Heather, who agreed to speak on the condition that her last name not be used, admitted that Ike tested her newfound sobriety. She had voluntarily gone to treatment, she said, to overcome alcohol and cocaine abuse.
But on the evening that Ike made landfall, she found herself with an unopened beer in her hand at a hurricane party. She reached in her pocket to feel for her silver coin — a recovery reminder handed out at Alcoholics Anonymous meetings.
"I surprised myself by not drinking," the former bartender said.
"I thought underneath those stressful situations I would relapse, but I didn't," said Heather, who resumed treatment at a Houston center after the storm.

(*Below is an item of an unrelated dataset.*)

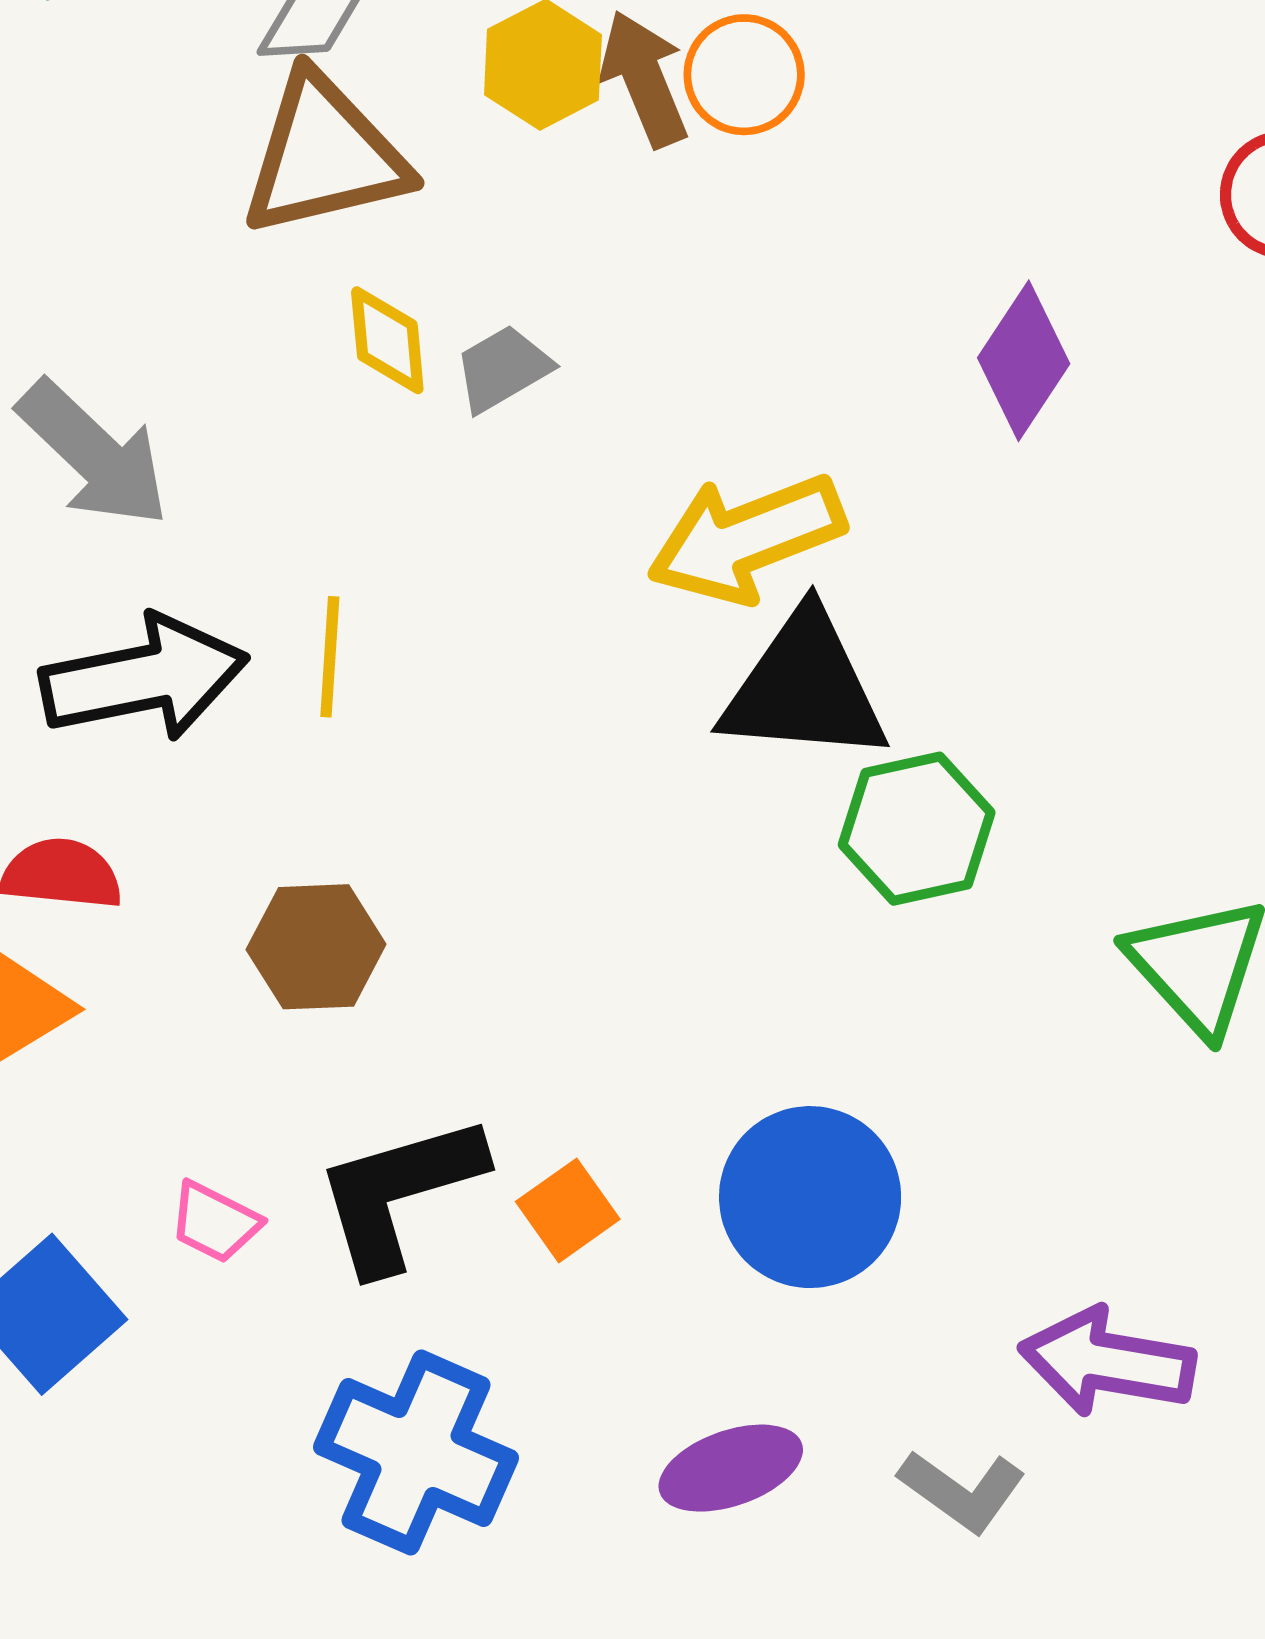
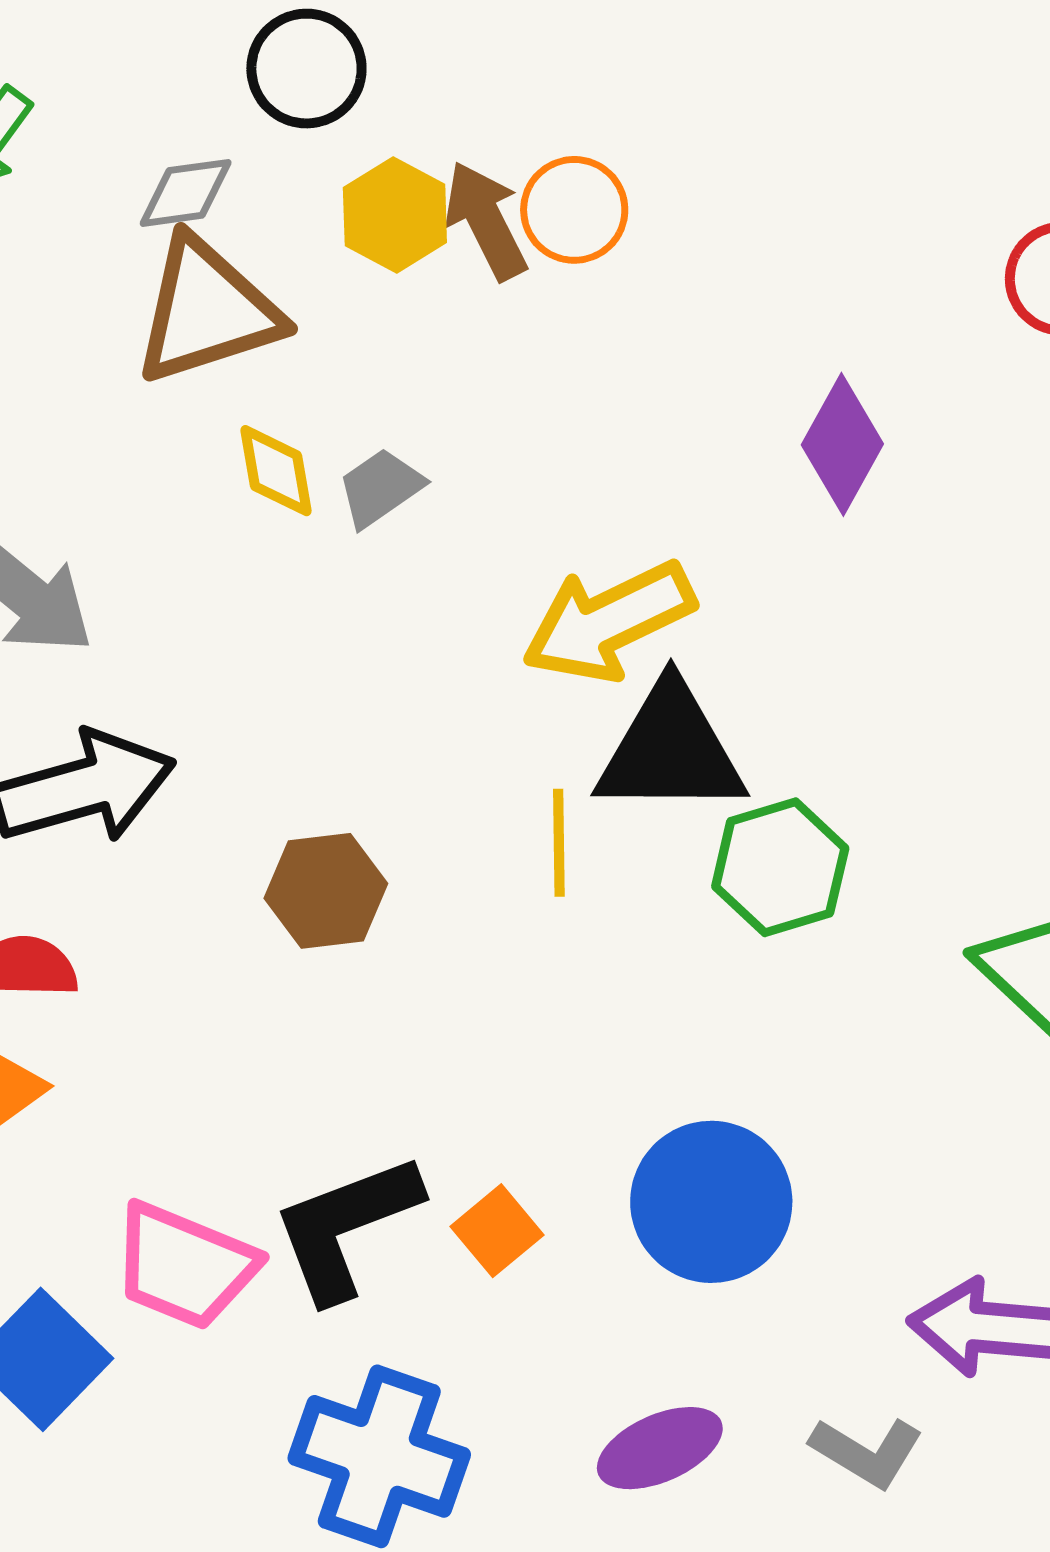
yellow line: (330, 657) -> (559, 843), moved
brown hexagon: (316, 947) -> (326, 891), moved
pink trapezoid: (215, 1222) -> (184, 1266), size x1.8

Because of the chance of relapse under stressful post-storm conditions, the Texas Department of State Health Services has required state-funded substance abuse treatment services to track clients impacted by hurricanes Katrina, Rita, Gustav and Ike.
"This information can help service providers offer better screening, assessment and referral services as they will have an idea of what environmental factors, such as being a disaster survivor, may have contributed to the change in behavior," agency spokeswoman Emily Palmer wrote in an e-mail.
Substance abuse counselors are concerned that Ike will continue to spin off stress, leading people deeper into addictions.
"They go through something like this, and they start to self-medicate, and the problem starts to escalate," said Dr. Jason Powers, chief medical officer at The Right Step, a Houston treatment center.